> **REQUIRED ACTION**
As an exercise, transcribe the data below in full and exactly, omitting pictures.

Extracted page text data:
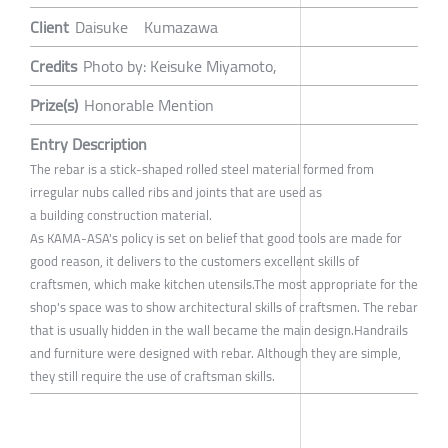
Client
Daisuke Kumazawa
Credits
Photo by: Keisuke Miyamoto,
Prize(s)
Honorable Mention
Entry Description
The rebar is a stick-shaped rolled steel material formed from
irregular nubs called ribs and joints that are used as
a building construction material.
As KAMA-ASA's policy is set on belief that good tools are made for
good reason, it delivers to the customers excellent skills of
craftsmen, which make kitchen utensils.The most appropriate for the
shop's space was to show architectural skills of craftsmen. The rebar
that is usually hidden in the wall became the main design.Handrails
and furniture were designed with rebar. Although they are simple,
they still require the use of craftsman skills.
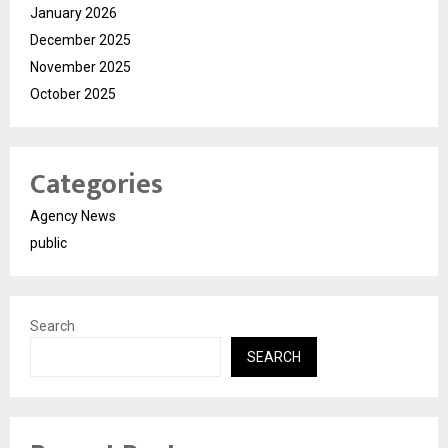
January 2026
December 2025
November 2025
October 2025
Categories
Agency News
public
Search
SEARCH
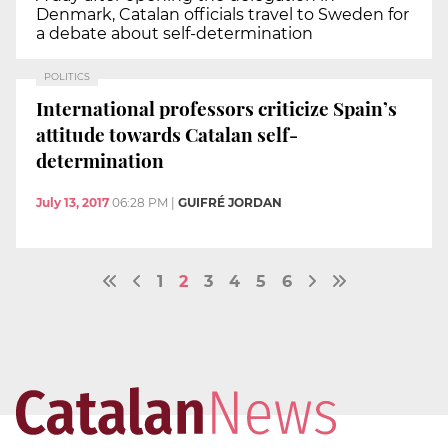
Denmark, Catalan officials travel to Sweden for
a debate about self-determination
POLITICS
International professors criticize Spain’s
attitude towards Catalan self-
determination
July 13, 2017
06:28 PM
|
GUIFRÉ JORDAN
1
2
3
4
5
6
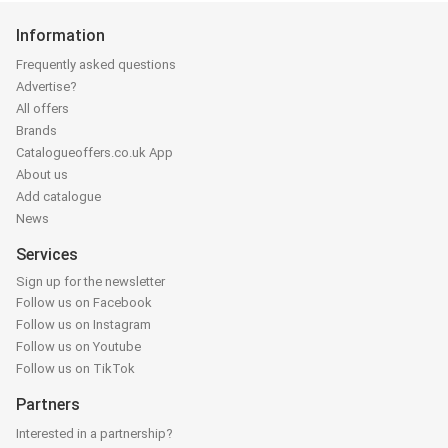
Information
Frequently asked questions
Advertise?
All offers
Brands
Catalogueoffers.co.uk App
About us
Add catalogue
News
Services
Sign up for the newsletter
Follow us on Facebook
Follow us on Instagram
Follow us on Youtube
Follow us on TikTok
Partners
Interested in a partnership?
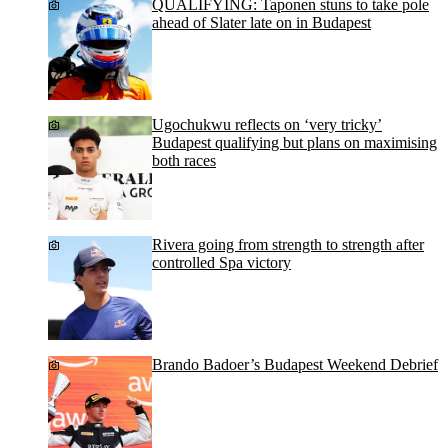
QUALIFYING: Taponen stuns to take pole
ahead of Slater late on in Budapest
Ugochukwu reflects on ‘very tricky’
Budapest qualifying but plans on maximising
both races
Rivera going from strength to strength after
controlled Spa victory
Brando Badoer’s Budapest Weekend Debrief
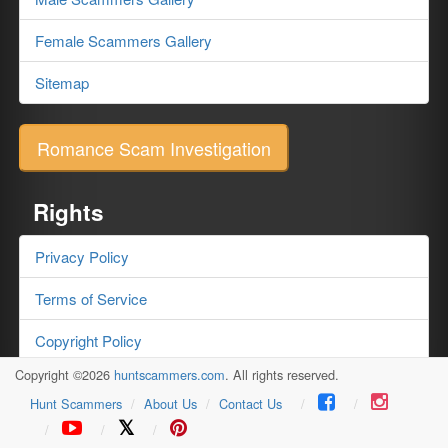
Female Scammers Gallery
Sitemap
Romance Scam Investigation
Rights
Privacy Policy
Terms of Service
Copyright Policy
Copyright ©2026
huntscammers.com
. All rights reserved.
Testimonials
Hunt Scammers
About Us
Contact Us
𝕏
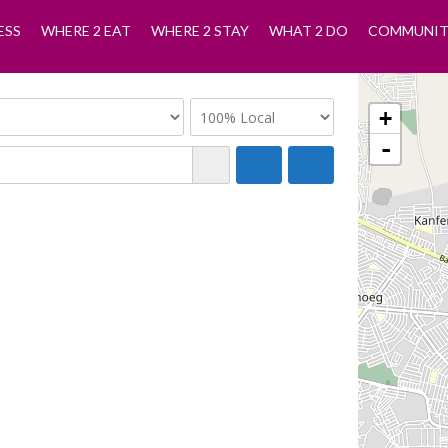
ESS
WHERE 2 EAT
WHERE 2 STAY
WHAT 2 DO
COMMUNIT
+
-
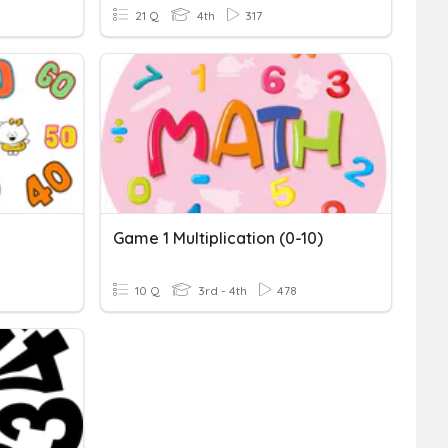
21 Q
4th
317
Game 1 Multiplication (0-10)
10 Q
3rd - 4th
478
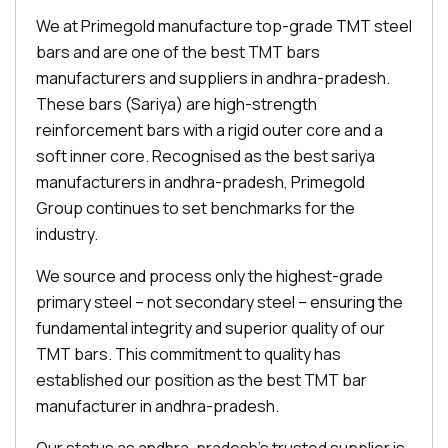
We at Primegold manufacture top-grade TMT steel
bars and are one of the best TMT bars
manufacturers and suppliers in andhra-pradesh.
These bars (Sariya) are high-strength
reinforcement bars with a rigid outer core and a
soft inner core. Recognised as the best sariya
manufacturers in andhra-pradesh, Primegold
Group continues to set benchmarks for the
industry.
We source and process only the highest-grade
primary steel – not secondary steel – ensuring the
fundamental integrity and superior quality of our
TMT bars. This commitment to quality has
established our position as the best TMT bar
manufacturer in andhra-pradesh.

> **RESULT OF THE EXERCISE**
Client
Daisuke Kumazawa
Credits
Photo by: Keisuke Miyamoto,
Prize(s)
Honorable Mention
Entry Description
The rebar is a stick-shaped rolled steel material formed from
irregular nubs called ribs and joints that are used as
a building construction material.
As KAMA-ASA's policy is set on belief that good tools are made for
good reason, it delivers to the customers excellent skills of
craftsmen, which make kitchen utensils.The most appropriate for the
shop's space was to show architectural skills of craftsmen. The rebar
that is usually hidden in the wall became the main design.Handrails
and furniture were designed with rebar. Although they are simple,
they still require the use of craftsman skills.
January 2026
December 2025
November 2025
October 2025
Categories
Agency News
public
Search
SEARCH
Denmark, Catalan officials travel to Sweden for
a debate about self-determination
POLITICS
International professors criticize Spain’s
attitude towards Catalan self-
determination
July 13, 2017
06:28 PM
|
GUIFRÉ JORDAN
1
2
3
4
5
6
Information
Frequently asked questions
Advertise?
All offers
Brands
Catalogueoffers.co.uk App
About us
Add catalogue
News
Services
Sign up for the newsletter
Follow us on Facebook
Follow us on Instagram
Follow us on Youtube
Follow us on TikTok
Partners
Interested in a partnership?
QUALIFYING: Taponen stuns to take pole
ahead of Slater late on in Budapest
Ugochukwu reflects on ‘very tricky’
Budapest qualifying but plans on maximising
both races
Rivera going from strength to strength after
controlled Spa victory
Brando Badoer’s Budapest Weekend Debrief
Female Scammers Gallery
Sitemap
Romance Scam Investigation
Rights
Privacy Policy
Terms of Service
Copyright Policy
Copyright ©2026
huntscammers.com
. All rights reserved.
Testimonials
Hunt Scammers
About Us
Contact Us
𝕏
ESS
WHERE 2 EAT
WHERE 2 STAY
WHAT 2 DO
COMMUNIT
+
-
21 Q
4th
317
Game 1 Multiplication (0-10)
10 Q
3rd - 4th
478
We at Primegold manufacture top-grade TMT steel
bars and are one of the best TMT bars
manufacturers and suppliers in andhra-pradesh.
These bars (Sariya) are high-strength
reinforcement bars with a rigid outer core and a
soft inner core. Recognised as the best sariya
manufacturers in andhra-pradesh, Primegold
Group continues to set benchmarks for the
industry.
We source and process only the highest-grade
primary steel – not secondary steel – ensuring the
fundamental integrity and superior quality of our
TMT bars. This commitment to quality has
established our position as the best TMT bar
manufacturer in andhra-pradesh.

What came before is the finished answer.